BEGIN DATA FOR THIS TASK

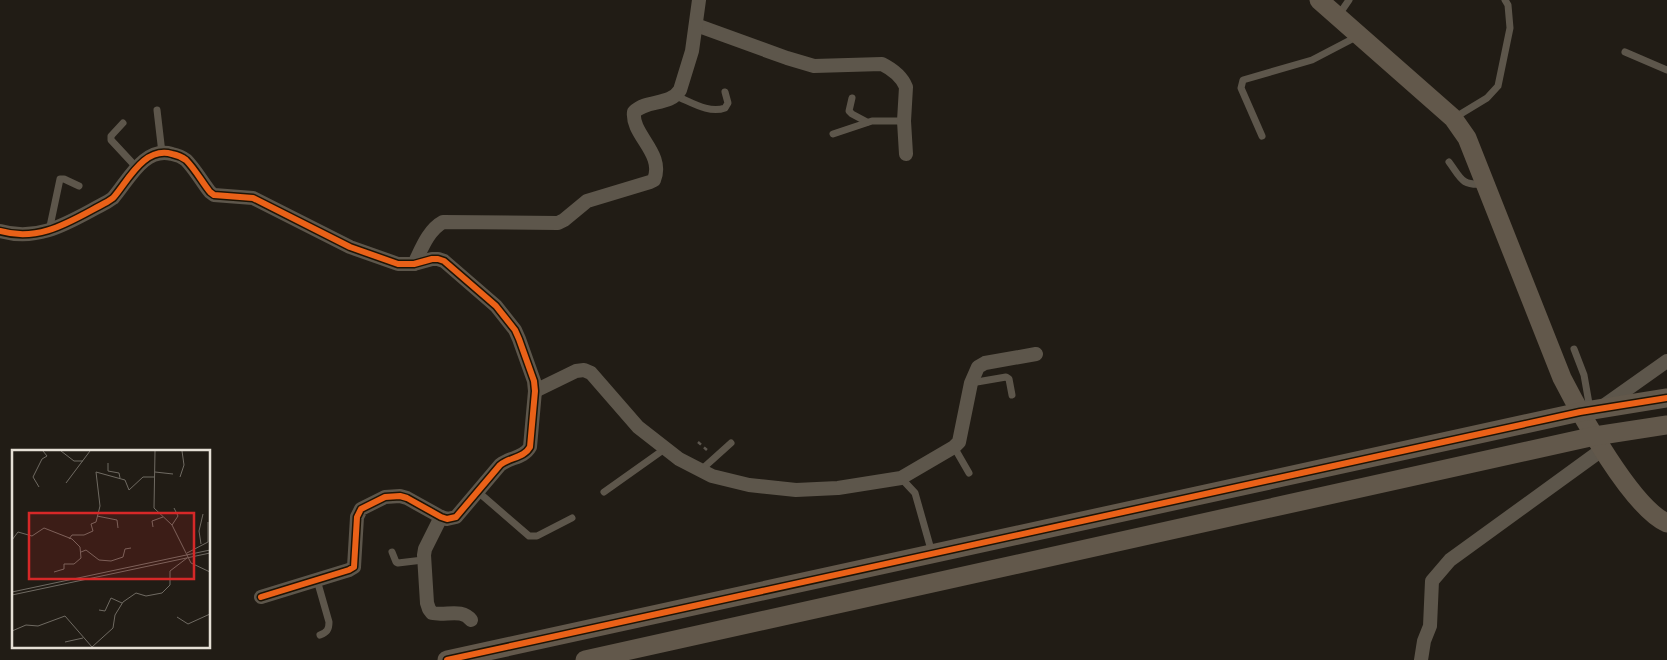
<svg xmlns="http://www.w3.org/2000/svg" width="1667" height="660" font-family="'Public Sans',sans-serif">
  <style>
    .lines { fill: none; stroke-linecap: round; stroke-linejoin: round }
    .path { stroke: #5c564e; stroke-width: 2.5; stroke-dasharray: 4 4; stroke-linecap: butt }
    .lane { stroke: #5d564b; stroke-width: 7 }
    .street { stroke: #5d564b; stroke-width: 14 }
    .secondary { stroke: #62584b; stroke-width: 19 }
    .cycleway-casing { stroke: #1d1406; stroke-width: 9 }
    .cycleway { stroke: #ea6118; stroke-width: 6 }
    .inset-road { fill: none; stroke: #6f6a62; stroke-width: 1 }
    .view { fill: #d62828; fill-opacity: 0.15; stroke: #d62828; stroke-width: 2.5 }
    .inset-edge { fill: none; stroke: #e5dfd5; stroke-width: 2.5 }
  </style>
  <rect width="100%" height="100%" fill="#211c15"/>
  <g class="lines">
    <polyline class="path" points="698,442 708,451"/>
    <g class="lane">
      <polyline points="1338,16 1349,0"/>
      <polyline points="1625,52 1667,70"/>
      <path d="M676,96C691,102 709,114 725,108L728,103L725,92"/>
      <polyline points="852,98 849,111 852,114 867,122"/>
      <polyline points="157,110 162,153"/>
      <polyline points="1454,118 1487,98 1498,86 1510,28 1508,5 1505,0"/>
      <polyline points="123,123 111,136 111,140 137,168"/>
      <polyline points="833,134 872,121 904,121"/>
      <polyline points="1262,136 1241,88 1243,80 1312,60 1358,36"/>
      <path d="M1449,162C1461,178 1461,186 1483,184"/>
      <polyline points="49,231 60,179 64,179 79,186"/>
      <polyline points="1574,349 1584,375 1590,409"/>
      <polyline points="971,383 1006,377 1009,379 1012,395"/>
      <polyline points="954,447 969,473"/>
      <polyline points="701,470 731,443"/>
      <polyline points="901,478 915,493 932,553"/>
      <polyline points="477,491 529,536 537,536 572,518"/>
      <polyline points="604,492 666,448"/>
      <polyline points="392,552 396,562 398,563 423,560"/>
      <path d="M317,580L329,622C329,630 327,632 320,635"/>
    </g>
    <g class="street">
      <path d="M696,25L787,58L814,66L882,64C892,69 902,77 906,87L904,121L906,154"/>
      <path d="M0,231C41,243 72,220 107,202L113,198C128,181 144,146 172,154C177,155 182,157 186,160C195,169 202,182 210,192L214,195L253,198L350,247L398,264H414L432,259H438L444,261L496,306L515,330L519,339L534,381L535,391L530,447C524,458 510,457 500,465L456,517L447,519L441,517L407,498L400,496L385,497L361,509L357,517L354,567L349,570L261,597"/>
      <path d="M414,264C421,250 428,230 443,222L558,223L564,220L587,201L650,182L654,180C665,153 631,135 634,112C647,99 670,106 680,90L692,51L699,0"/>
      <polyline points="535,391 576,371 584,370 591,373 638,427 679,459 712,476 749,485 796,490 838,488 901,478 954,447 959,442 971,383 978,367 985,363 1036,354"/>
      <polyline points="1602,407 1667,361"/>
      <path d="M441,517L425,549L424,555L427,603L429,609L432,613C446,616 462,608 471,620"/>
      <polyline points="1421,660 1424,641 1430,626 1432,581 1450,560 1603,449"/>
    </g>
    <g class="secondary">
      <path d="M1319,0L1453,118L1467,138L1562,378C1580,413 1632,508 1667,523"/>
      <polyline points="447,660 1580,412 1667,398"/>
      <polyline points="585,660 1595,436 1667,425"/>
    </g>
    <defs>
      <g id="cycleway">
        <path d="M0,231C41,243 72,220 107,202L113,198C128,181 144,146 172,154C177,155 182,157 186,160C195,169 202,182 210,192L214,195L253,198L350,247L398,264H414L432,259H438L444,261L496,306L515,330L519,339L534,381L535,391L530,447C524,458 510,457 500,465L456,517L447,519L441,517L407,498L400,496L385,497L361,509L357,517L354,567L349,570L261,597"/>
        <polyline points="447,660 1580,412 1667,398"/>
      </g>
    </defs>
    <use href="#cycleway" class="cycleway-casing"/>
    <use href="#cycleway" class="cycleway"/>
  </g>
  <g transform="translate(12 450)">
    <rect width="198" height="198" fill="#211c15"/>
    <path class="inset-road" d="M49,1L62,11H71M143,1L142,58L160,75L179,113L198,122M96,13V21L107,23L108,28M143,22L161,24M168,27L172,15L170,1M54,33L78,1M27,37L21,27L30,9L35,6L31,1M85,66L105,70L106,78M160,75L166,66L162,58M141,77L140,71L151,67M57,89L60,85H72L81,81L79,74L84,72L88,56L84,22L113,30L117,40L131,27H143M0,90L6,82L20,86L32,78L60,89L68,97L69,108L62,114H52V119L42,122M189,94L187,81L191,64M69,102L74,100L87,110L99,111L111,107L113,99L119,98M175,103L196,92V72M0,142L198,100M0,145L198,103M87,160L93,161L99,148L110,153M165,167L176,174L198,164M0,181L14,175L26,176L53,166L80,197L101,178L103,165L111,152L124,143L134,146L150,143L158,135V121L175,108M53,192L71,188"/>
    <path class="view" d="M17,63H182V129H17Z"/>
    <rect width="198" height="198" class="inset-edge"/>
  </g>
</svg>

END DATA FOR THIS TASK

> _WHAT NEEDS TO BE DONE_
Report how many lines in these entries contain "linecap". Answer with the number only.

> _WRITTEN ANSWER_
2